(Collected data)
>>>

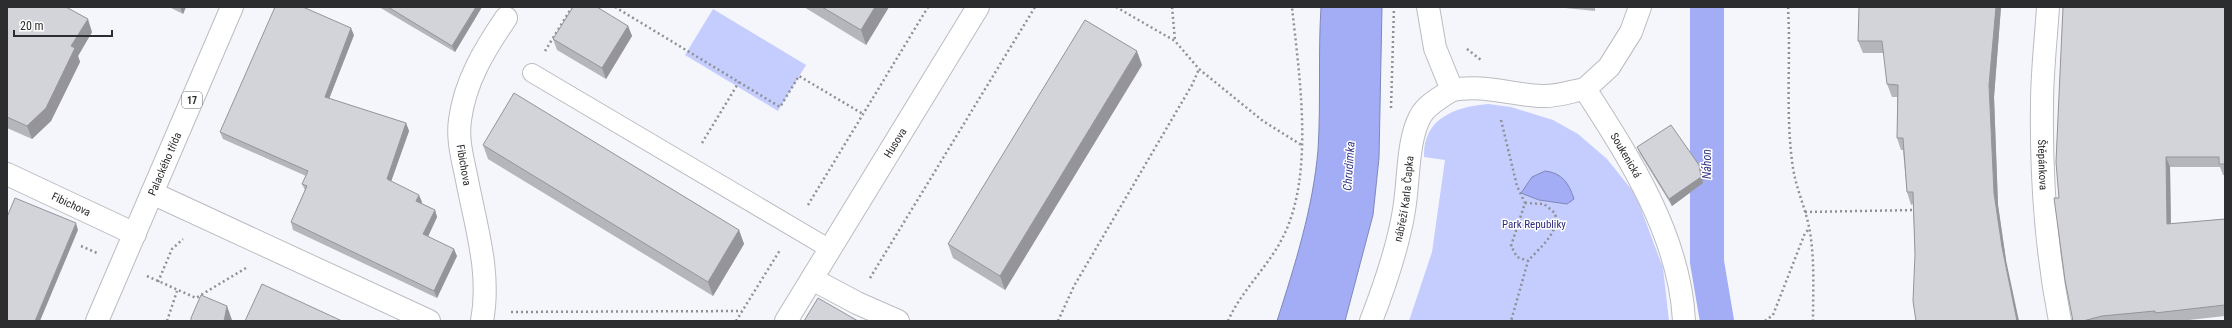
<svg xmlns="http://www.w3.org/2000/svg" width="2232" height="328" font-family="'Roboto Condensed',sans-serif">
	<rect width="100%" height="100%" fill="#f4f6fc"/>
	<g fill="#c4cdfe">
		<path d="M713,9L806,65L778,111L685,55Z"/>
		<path d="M1488,104L1511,107L1553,120L1578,134L1607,159L1632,190L1638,201L1663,268L1669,321H1409L1432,252L1445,160L1424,157C1423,118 1455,107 1488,104Z"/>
	</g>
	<g fill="#a2adf5" stroke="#7f87ba">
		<path d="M1321,7H1382L1379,158L1373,215L1345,321H1277C1295,265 1313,208 1318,150C1321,102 1318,54 1321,7Z"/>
		<path d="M1545,171C1562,173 1569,183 1574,199L1567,204L1539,200L1521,193L1532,177Z"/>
	</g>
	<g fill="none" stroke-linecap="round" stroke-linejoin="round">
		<path stroke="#a2adf5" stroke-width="34" d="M1707,7V262L1717,321"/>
		<g stroke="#bbbcc2" stroke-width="20">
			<path id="service" d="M532,73L830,249"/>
		</g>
		<g stroke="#bbbcc2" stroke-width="24">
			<g id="pedestrian">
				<path id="s1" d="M2048,7C2046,39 2042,72 2042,104C2041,177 2046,250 2060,321"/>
			</g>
		</g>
		<g stroke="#bbbcc2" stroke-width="24">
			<g id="minor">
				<path id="s2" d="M1585,89C1630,159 1680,236 1684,321"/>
				<path d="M1585,89L1609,67L1631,32L1640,7"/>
				<path d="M1452,90C1483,84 1512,95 1542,96C1556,97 1572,91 1585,89"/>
				<path id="s3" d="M7,174L135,234"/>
				<path d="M152,193L429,321"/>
				<path d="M812,279L857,303L898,321"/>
				<path d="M482,321C491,273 476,227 467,180C463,160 457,140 460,120C465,81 485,49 506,18"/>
				<path id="s4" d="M786,321L978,7"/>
				<path id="s5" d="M1371,321C1385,285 1398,248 1404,210C1409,182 1407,141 1420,117C1426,105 1441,97 1452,90L1435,48L1428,7"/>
			</g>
		</g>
		<g stroke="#bbbcc2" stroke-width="24">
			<g id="primary">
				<path id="s6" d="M97,321L232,7"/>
			</g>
		</g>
		<g stroke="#8e9094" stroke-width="2.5" stroke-dasharray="2 3" stroke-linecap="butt">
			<path d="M615,7L780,107L799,76L863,114"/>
			<path d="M1116,7L1175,41L1199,69L1263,121L1303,146"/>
			<path d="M1172,7L1175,40"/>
			<path d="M1788,7C1791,60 1785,115 1793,168C1796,188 1805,207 1809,227C1815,257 1813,290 1813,321"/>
			<path d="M1467,49L1481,60"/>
			<path d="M545,51L572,7"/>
			<path d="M1391,108L1394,7"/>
			<path d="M1501,120L1517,186L1525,203L1511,246L1517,257L1528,261L1511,321"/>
			<path d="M702,143L739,82"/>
			<path d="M1525,203L1544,204L1555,213C1560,233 1540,247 1528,261"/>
			<path d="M808,205L928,7"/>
			<path d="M1805,212L1916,210"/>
			<path d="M81,246L97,253"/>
			<path d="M147,276L196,298L246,268"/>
			<path d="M870,278L1035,7"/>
			<path d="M158,282L172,249L183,239"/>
			<path d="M511,312L742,311"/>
			<path d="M167,321L177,291"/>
			<path d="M736,321L780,250"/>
			<path d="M1058,321L1074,286L1192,85L1199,69"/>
			<path d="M1228,321C1241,291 1268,267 1283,237C1315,174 1299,75 1292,7"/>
			<path d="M1765,321L1773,315L1805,233L1809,229"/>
		</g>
		<use href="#service" stroke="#fff" stroke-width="18"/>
		<use href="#pedestrian" stroke="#fff" stroke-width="22"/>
		<use href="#minor" stroke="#fff" stroke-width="22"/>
		<use href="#primary" stroke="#fff" stroke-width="22"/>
	</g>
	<g fill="#b5b6bb">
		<path d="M7,7L92,32L78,56L80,62L51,121L32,139L7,128Z"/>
		<path d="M169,7H186L183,14Z"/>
		<path d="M379,7H482L455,52Z"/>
		<path d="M804,7H889L866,45Z"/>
		<path d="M1555,7H1595V11Z"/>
		<path d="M1869,7H2001L1994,97L1998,205L2006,260L1915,254L1913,204L1911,205L1907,192L1903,150H1901L1897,138V97H1892L1887,84L1884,53H1863L1858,41Z"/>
		<path d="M2225,7V175H2223L2220,167H2170L2171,224L2225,219V316L2180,321H2073L2059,198Z"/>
		<path d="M628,26L632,36L606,79L557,50L553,39Z"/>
		<path d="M354,35L329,99L406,123L409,131L391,182L422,202L421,203L435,210L437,217L428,236L457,256L437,298L293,230L291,222L305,190L302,184L306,176L223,139L220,132Z"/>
		<path d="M1142,65L1005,290L953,258L948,244Z"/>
		<path d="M483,145L739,230L744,244L713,296L488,159Z"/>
		<path d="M1637,147L1699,165L1701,171L1703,183L1672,206L1640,154Z"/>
	</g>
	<g fill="#949499">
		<path d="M180,7H186L183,14Z"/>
		<path d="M476,7H482L455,52L452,46Z"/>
		<path d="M875,7H889L866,45L861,30Z"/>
		<path d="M1996,7H2001L1994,97L1998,205L2006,260L2019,321H2017L2002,247L1994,193L1989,85Z"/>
		<path d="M88,19L92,32L78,56L80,62L51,121L32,139L27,126L71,46Z"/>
		<path d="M628,26L632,36L606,79L602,68Z"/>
		<path d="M351,28L354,35L327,104L325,97Z"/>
		<path d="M1137,51L1142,65L1005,290L1000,276Z"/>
		<path d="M406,123L409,131L389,187L387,179Z"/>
		<path d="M2166,157L2170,167L2171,235L2167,224Z"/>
		<path d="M1699,165L1701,171L1703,183L1672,206L1669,199Z"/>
		<path d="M419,195L422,202L418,208L416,201Z"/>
		<path d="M435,210L437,217L426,241L423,234Z"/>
		<path d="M76,223L78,230L40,321H35Z"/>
		<path d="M739,230L744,244L713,296L708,282Z"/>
		<path d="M454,249L457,256L437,298L434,291Z"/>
		<path d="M227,306L232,320V321H224Z"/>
	</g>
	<g fill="#d3d4da" stroke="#949499">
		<path d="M7,7H66L88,19L71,46L75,48L46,108L27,126L7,117Z"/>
		<path d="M275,7H303L351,28L325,97L406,123L387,179L419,195L416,201L435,210L423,234L454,249L434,291L291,222L307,186L302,184L308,171L220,132Z"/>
		<path d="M388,7H476L452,46Z"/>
		<path d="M573,7H597L628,26L602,68L553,39Z"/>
		<path d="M822,7H875L861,30Z"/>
		<path d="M1859,7H1996L1989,85L1994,193L2002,247L2017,321H1916L1913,301L1915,254L1913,192H1907L1903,138H1897L1898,85L1887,84L1882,41H1858Z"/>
		<path d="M2063,7H2225V164H2219V157H2166L2167,224L2225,219V305L2155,313V311L2102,316L2083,321H2073L2065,280L2054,198H2059L2056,162Z"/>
		<path d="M1085,20L1137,51L1000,276L948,244Z"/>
		<path d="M514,93L739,230L708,282L483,145Z"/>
		<path d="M1671,125L1699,165L1701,177L1669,199L1637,147Z"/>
		<path d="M15,198L76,223L35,321H7V217Z"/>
		<path d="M262,284L342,321H245Z"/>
		<path d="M201,295L227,306L224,321H191V318Z"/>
		<path d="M818,298L858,321H804Z"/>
	</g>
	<g text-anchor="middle" stroke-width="3" stroke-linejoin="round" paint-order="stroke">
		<rect fill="#fff" stroke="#6b6c6d" stroke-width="1" x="182" y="92" width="20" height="16" rx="3"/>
		<g font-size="10" font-weight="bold" fill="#2c2d2f">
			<text x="192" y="104">17</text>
		</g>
		<g font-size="11" fill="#2c2d2f" stroke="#fff">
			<text dy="4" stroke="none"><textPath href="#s4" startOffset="209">Husova</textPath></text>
			<text dy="4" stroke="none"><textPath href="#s2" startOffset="78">Soukenická</textPath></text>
			<text dy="4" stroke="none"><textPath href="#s6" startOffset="171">Palackého třída</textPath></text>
			<text transform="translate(464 165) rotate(80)" y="4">Fibichova</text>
			<text dy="4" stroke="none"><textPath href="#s1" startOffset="158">Štěpánkova</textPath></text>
			<text dy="4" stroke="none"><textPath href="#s5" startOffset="127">nábřeží Karla Čapka</textPath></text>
			<text dy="4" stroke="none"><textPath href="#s3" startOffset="71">Fibichova</textPath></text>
		</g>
		<g font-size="11" fill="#2d2c7e" stroke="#fff">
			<text x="1534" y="228">Park Republiky</text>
		</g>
		<g font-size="12" font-style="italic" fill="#36388a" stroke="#fff">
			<text transform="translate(1707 164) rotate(-90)" y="4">Náhon</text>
			<text transform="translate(1349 166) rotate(-86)" y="4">Chrudimka</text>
		</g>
	</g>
	<rect width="2232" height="328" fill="none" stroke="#2c2d2f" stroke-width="16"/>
	<path d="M14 30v6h98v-6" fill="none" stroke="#2c2d2f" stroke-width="2"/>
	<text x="20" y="30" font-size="12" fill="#2c2d2f" stroke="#ffffff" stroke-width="3" paint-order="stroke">20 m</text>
</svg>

<<<

**Exercise requirements**
Make a tally of the lines in this data that include the string "linejoin", and answer with that tally alone.

**Worked solution**
2